**Text to read**
========================================

Top of mind: what it is, why it matters, and how to measure it

Want your brand top of mind? Here's what it really means, why it predicts growth, and how to measure it without an agency.

Brand growth
May 6, 2026
System1 vs Behavio
Annie Gense
Head of Content
Progress
In this article:

Top of mind awareness (TOMA) is the first brand a person names, unprompted, when they think of a category. Ask someone to name a soda and most will say Coca-Cola before they've finished the sentence.

That instant, no-effort recall is top of mind awareness: the brand that surfaces first, without a list to choose from or a logo to jog the memory. It's long been treated as the headline measure of brand strength, and as a quick read on which brand leads a category, it tells you something real. But what it actually predicts about growth, and where it quietly misleads, is more complicated than the metric's popularity suggests.

Here's what's worth knowing before we go deeper:

  • It's first-named, unaided recall. No logo, no list, no help. Just "what comes to mind?"
  • It predicts buying behavior better than general awareness. Brands that come to mind first get bought first.
  • It's measurable in days, not months. A short survey on a representative panel is all it takes.
  • It's not just for big brands. Smaller brands can absolutely win it, usually one category at a time.
  • It's not the same as brand awareness, brand recall, or brand salience. They're related, but each measures something different.

This article walks through what top of mind really is, why it matters, how to measure it properly, and what to do when your brand isn't first in your customers' heads.

What is top of mind awareness?

Top of mind awareness is the strongest form of unaided brand recall. In a survey, you ask people to name brands in a category without showing them a list. The first brand they say is "top of mind." Every brand they mention after that still counts as unaided awareness. Just not the top spot.

The classic example: ask people to name a soft drink. Most will say "Coca-Cola." Coca-Cola has high top of mind awareness in that category. Ask the same people to name a fast food chain and most will say "McDonald's." Different category, different winner.

Top of mind is binary in a useful way: either your brand was the first one someone said, or it wasn't. There's no fuzzy middle. That makes it easy to track over time and easy to compare across markets.

How is top of mind different from brand awareness, brand recall, and brand salience?

These four terms get used interchangeably. They shouldn't be. Each measures something different, and confusing brand awareness with top of mind can lead to bad marketing decisions.

Think of it as four layers of brand memory:

  • Brand recognition is the weakest. You show someone your logo or name and ask "have you heard of this?" They say yes or no. Passive.
  • Brand recall (unaided awareness) is stronger. You ask "what brands make running shoes?" and they pull names from memory without help. Every brand they mention counts.
  • Top of mind awareness is the sharpest form of recall. It's just the first brand they name.
  • Brand salience is recall in context. Not "what brands make soft drinks?" but "what would you drink with lunch?" The brands that come to mind in specific buying moments.

========================================

**Recorded information**
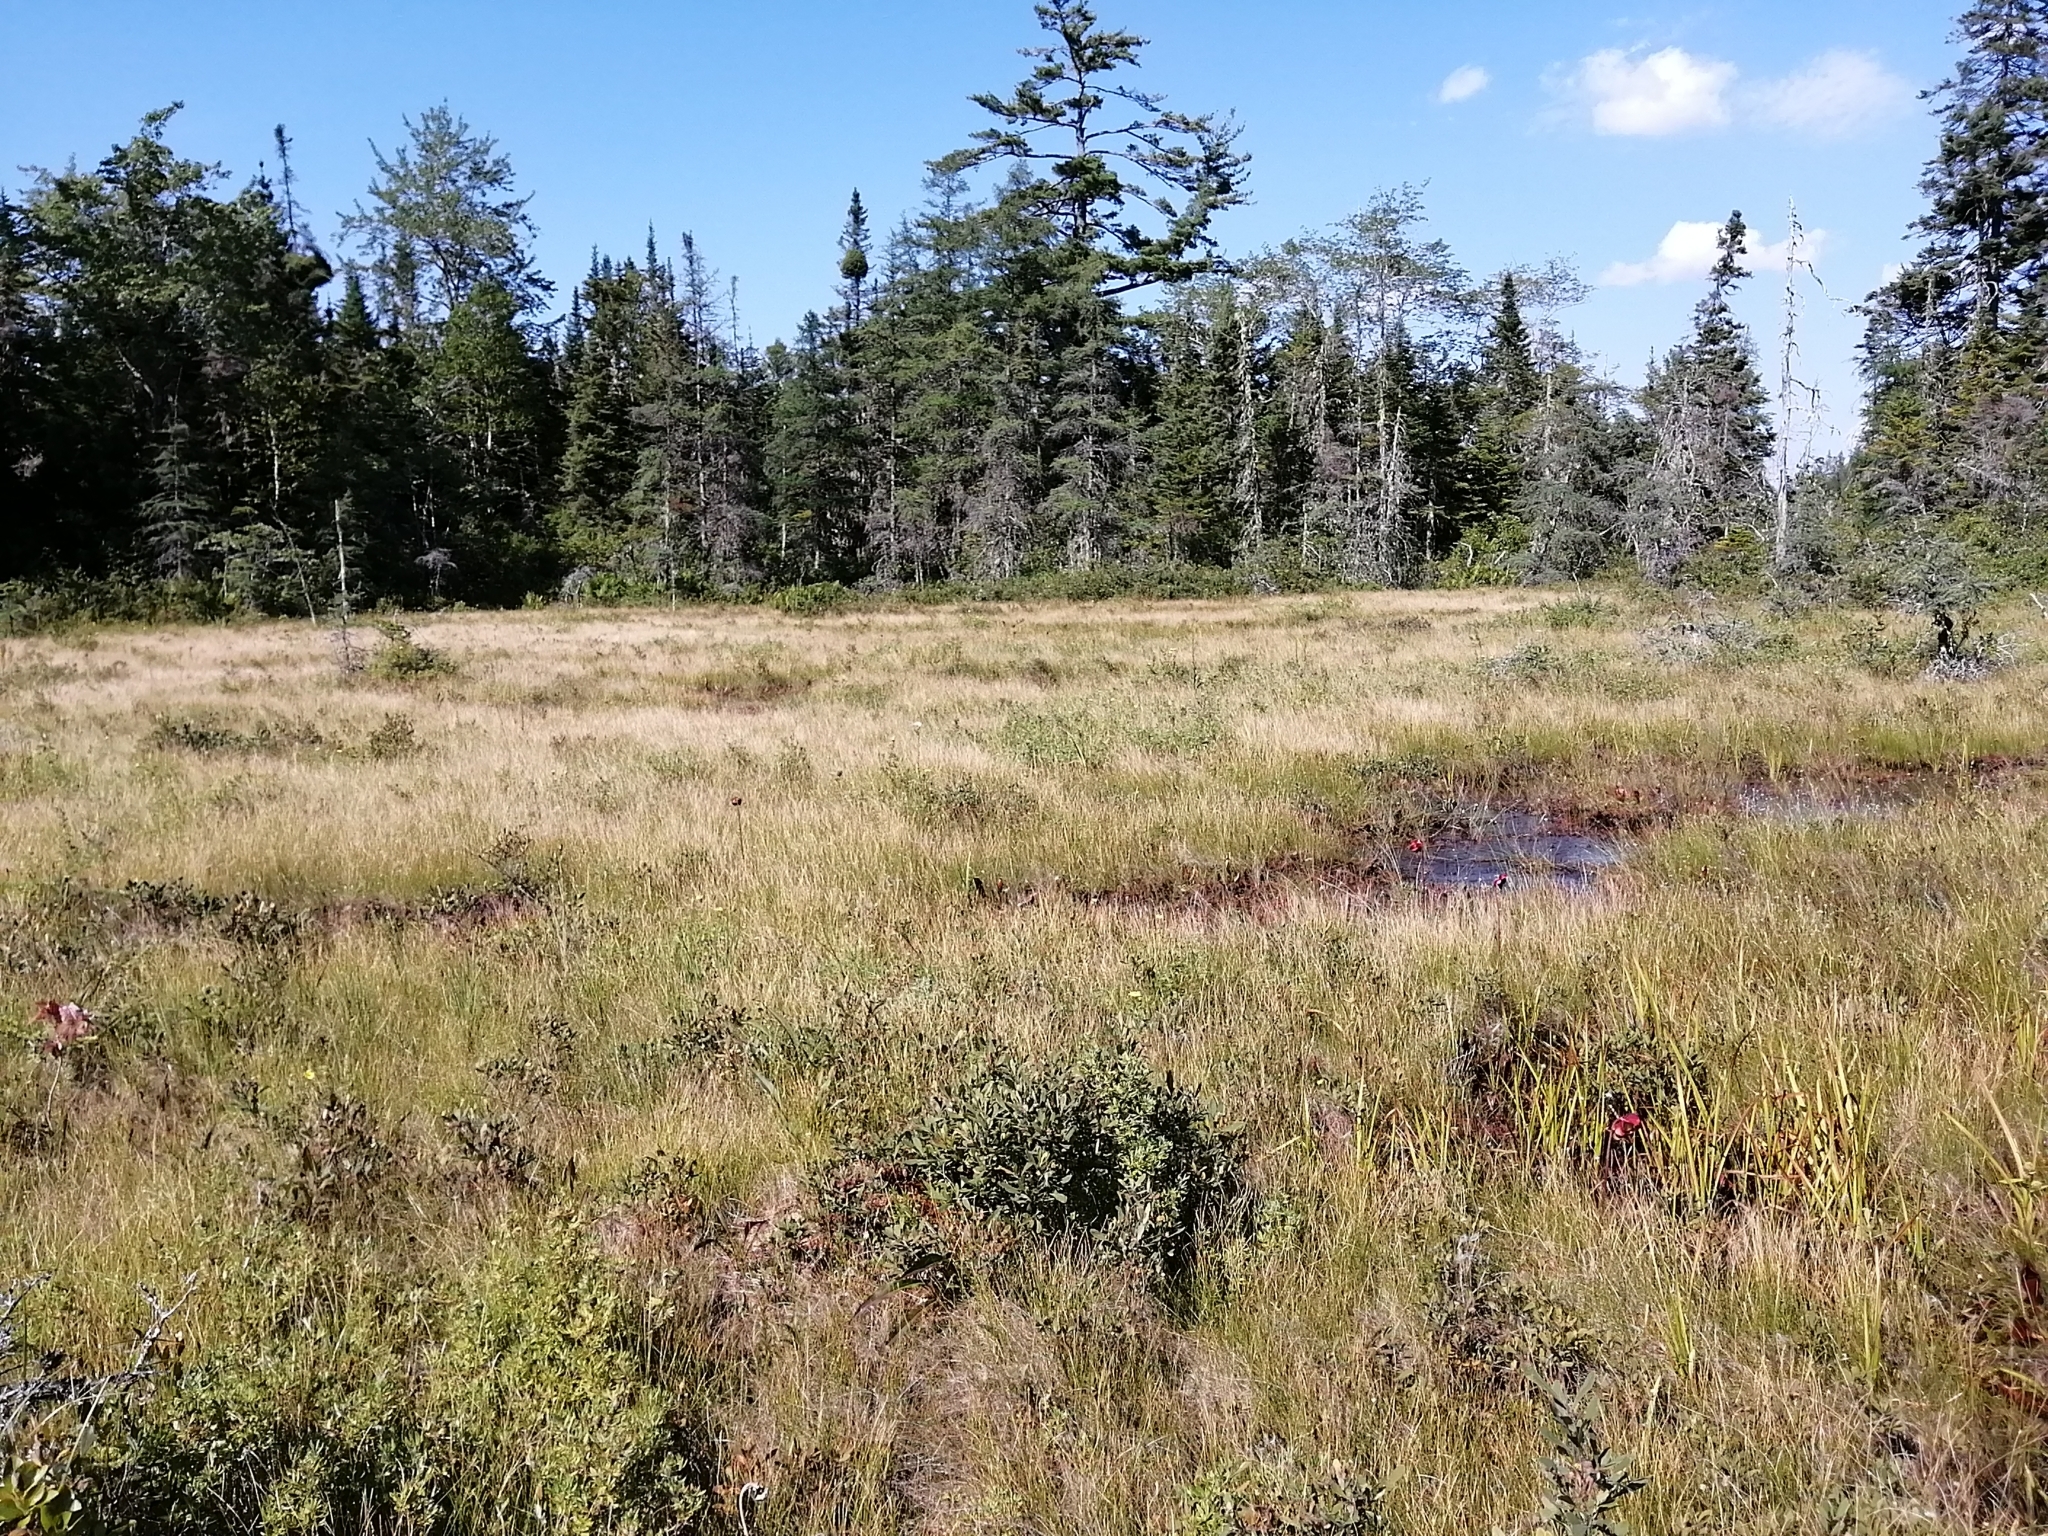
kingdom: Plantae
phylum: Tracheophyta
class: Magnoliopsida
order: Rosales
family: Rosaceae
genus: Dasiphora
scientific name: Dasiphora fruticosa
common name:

========================================

**List of tasks**
a: Based on the article about top of mind awareness, say whether each statement below agrees with it. Answer yes or no for each, and quote the words of the article that decide it.
(i) Top of mind awareness is measured by showing people a list of brands.
(ii) Brand recognition is the weakest of the four layers of brand memory.
(iii) Brands a person names after the first one still count as unaided awareness.
b: Revise the top of mind article starting with "Think of it" and going on through "or no. Passive.", putting "most basic" in place of "weakest".
c: Carry on the article about top of mind awareness from the point where its text ends.
The rows have nothing to do with the top of mind article.

**Answers given**
a:
(i) No: "you ask people to name brands in a category without showing them a list."
(ii) Yes: "Brand recognition is the weakest."
(iii) Yes: "Every brand they mention after that still counts as unaided awareness."

b:
Think of it as four layers of brand memory:

  • Brand recognition is the most basic. You show someone your logo or name and ask "have you heard of this?" They say yes or no. Passive.

c:
The cleanest way to remember the difference between the last two:

Top of mind = first brand recalled, in general. Salience = any brand recalled, in context.

Top of mind tells you who's first in someone's head when asked abstractly. Salience tells you who's there at the moment they're actually about to buy. The second one is closer to what's driving sales, and we'll come back to it.

Why does top of mind awareness predict brand growth?

Most people don't compare ten options when they buy. They pick from a mental shortlist of two or three brands they already know. The brand that comes to mind first usually makes that shortlist, and often wins it outright. That's the core reason marketers have chased top of mind for decades: being named first tends to mean being bought first.

The knock-on effects compound. A brand that's first in mind gets shortlisted more often, which drives sales, which reinforces the recall that put it first. It tracks with market share, it lowers the cost of every future campaign, and it gives a brand a head start on every purchase decision in its category. As a quick read on who leads a category, top of mind does tell you something.

So it's worth measuring. The question is whether you're measuring it properly, and whether the number you get is the one actually driving your business.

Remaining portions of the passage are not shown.